• **DIRECTIONS**
A verbatim copy of the listing is what is needed, minus any pictures.

• **SUPPLIED INFORMATION**
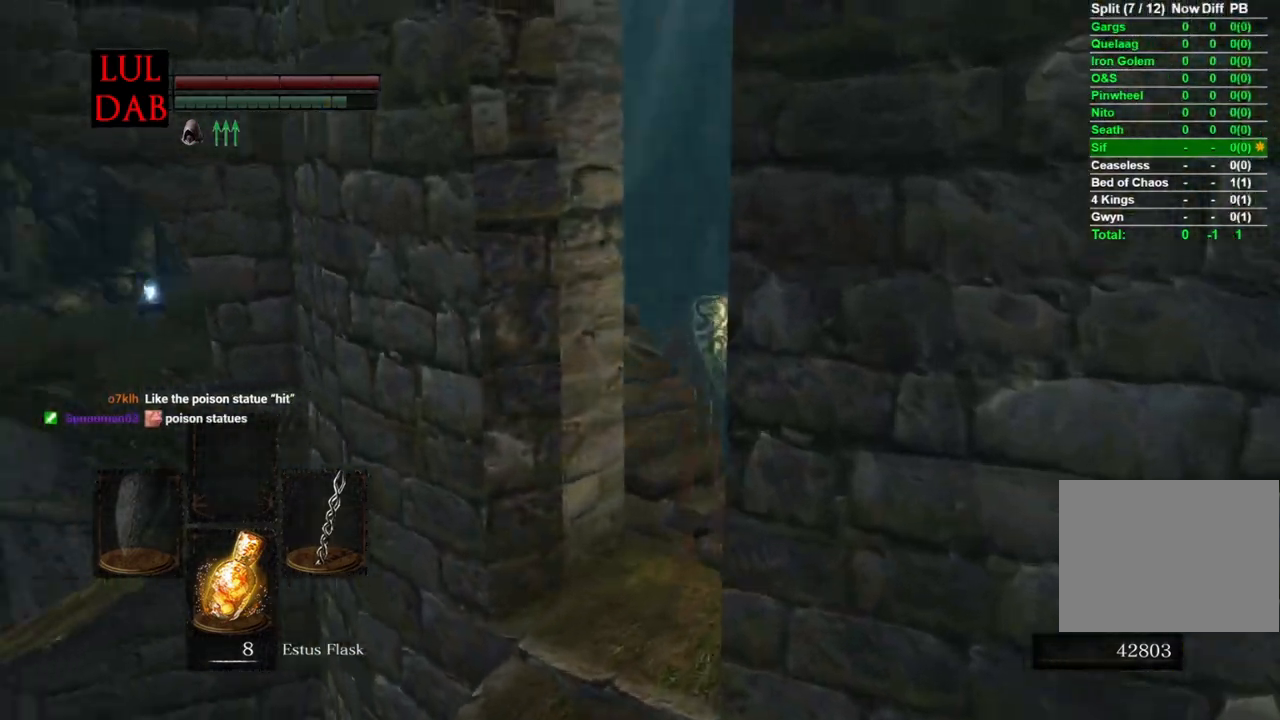
{"buttons": ["CIRCLE"], "left_stick": "up", "right_stick": "left", "events": [[433, "right_stick", "left"]]}
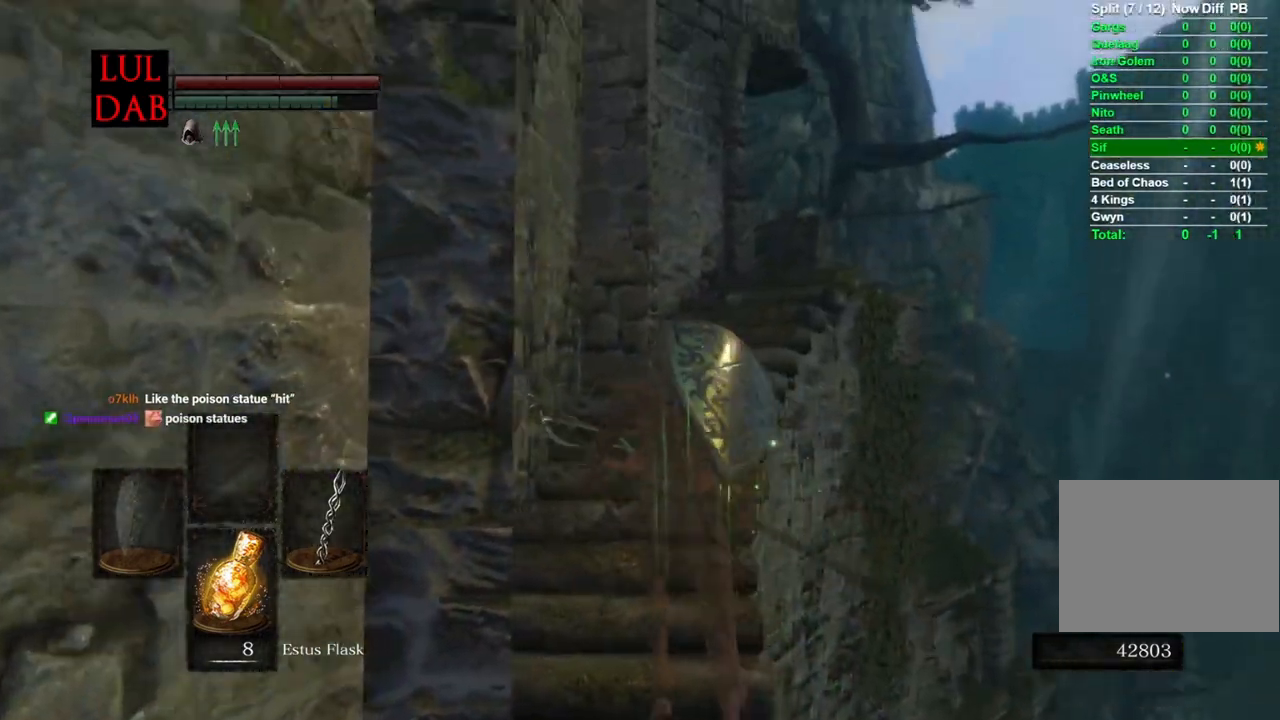
{"buttons": [], "left_stick": "up-right", "right_stick": "down-left", "events": [[367, "CIRCLE", "up"], [500, "left_stick", "up-right"], [500, "right_stick", "down-left"]]}
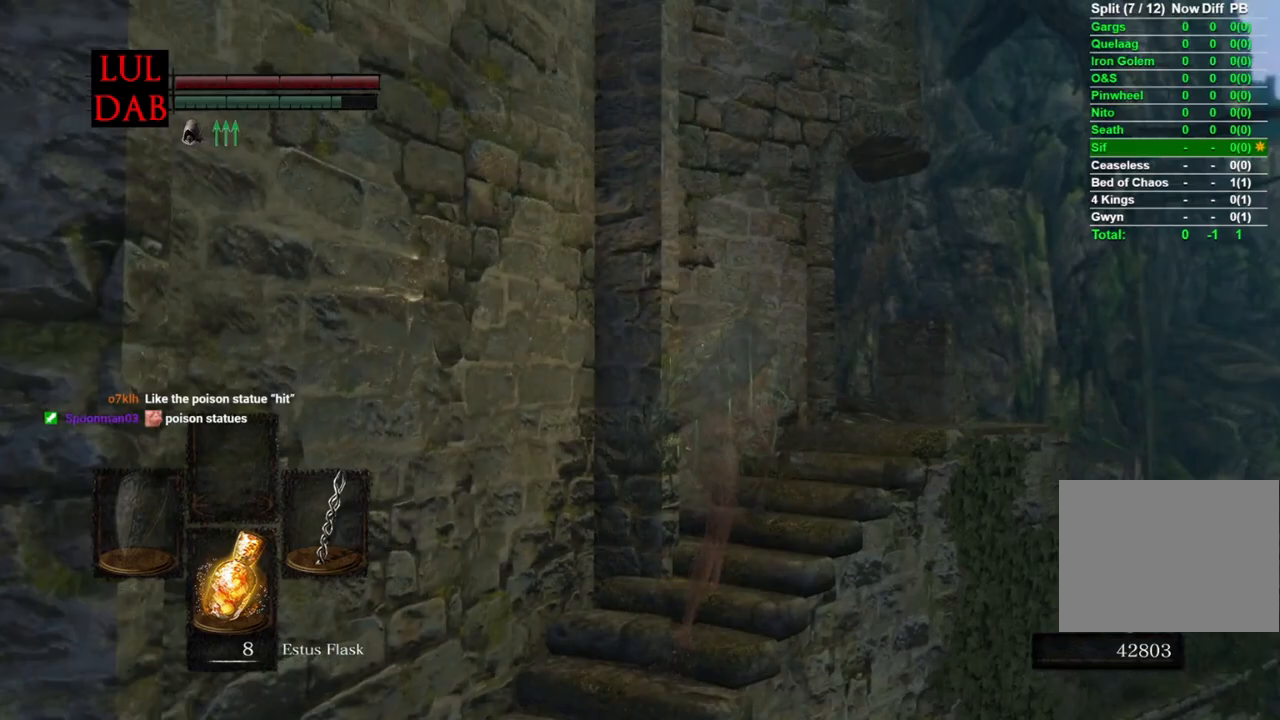
{"buttons": ["CIRCLE"], "left_stick": "right", "right_stick": "left", "events": [[150, "CIRCLE", "down"], [333, "right_stick", "left"], [500, "left_stick", "right"]]}
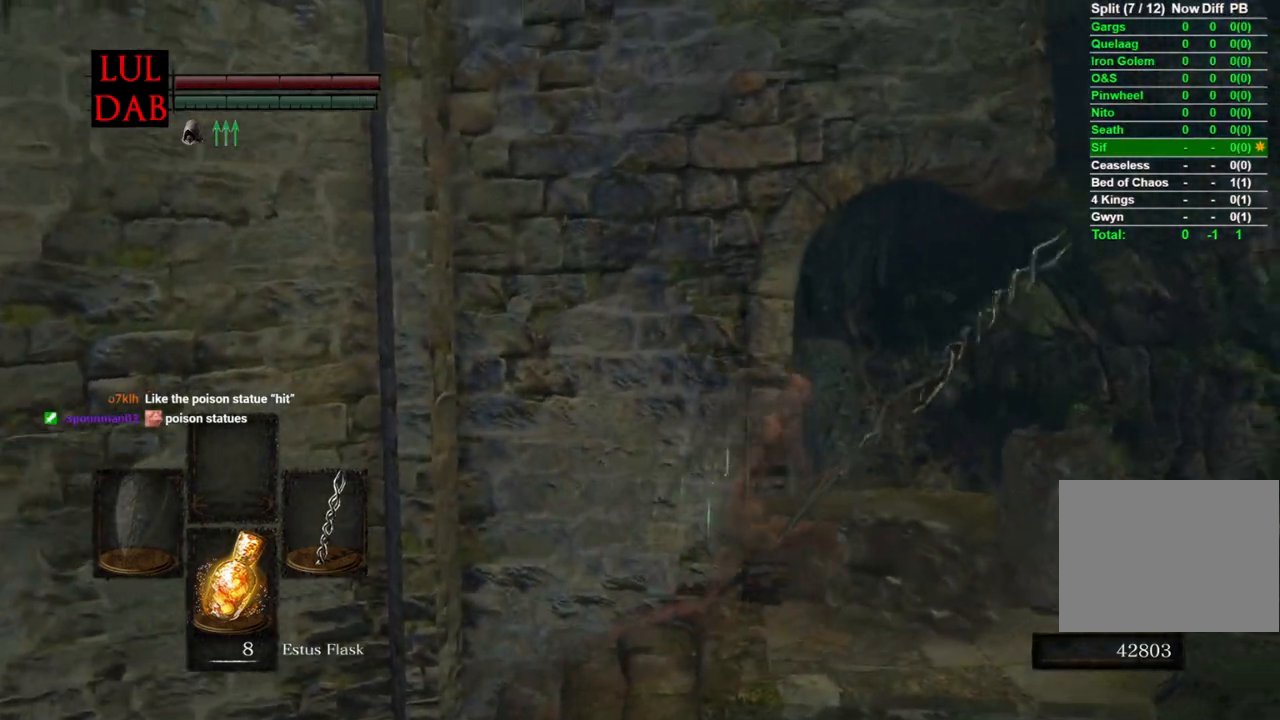
{"buttons": ["CIRCLE"], "left_stick": "up-right", "right_stick": "left", "events": [[250, "left_stick", "up-right"]]}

• **THE COMPLETED TASK**
{"buttons": ["CIRCLE"], "left_stick": "up", "right_stick": "left", "events": [[433, "right_stick", "left"]]}
{"buttons": [], "left_stick": "up-right", "right_stick": "down-left", "events": [[367, "CIRCLE", "up"], [500, "left_stick", "up-right"], [500, "right_stick", "down-left"]]}
{"buttons": ["CIRCLE"], "left_stick": "right", "right_stick": "left", "events": [[150, "CIRCLE", "down"], [333, "right_stick", "left"], [500, "left_stick", "right"]]}
{"buttons": ["CIRCLE"], "left_stick": "up-right", "right_stick": "left", "events": [[250, "left_stick", "up-right"]]}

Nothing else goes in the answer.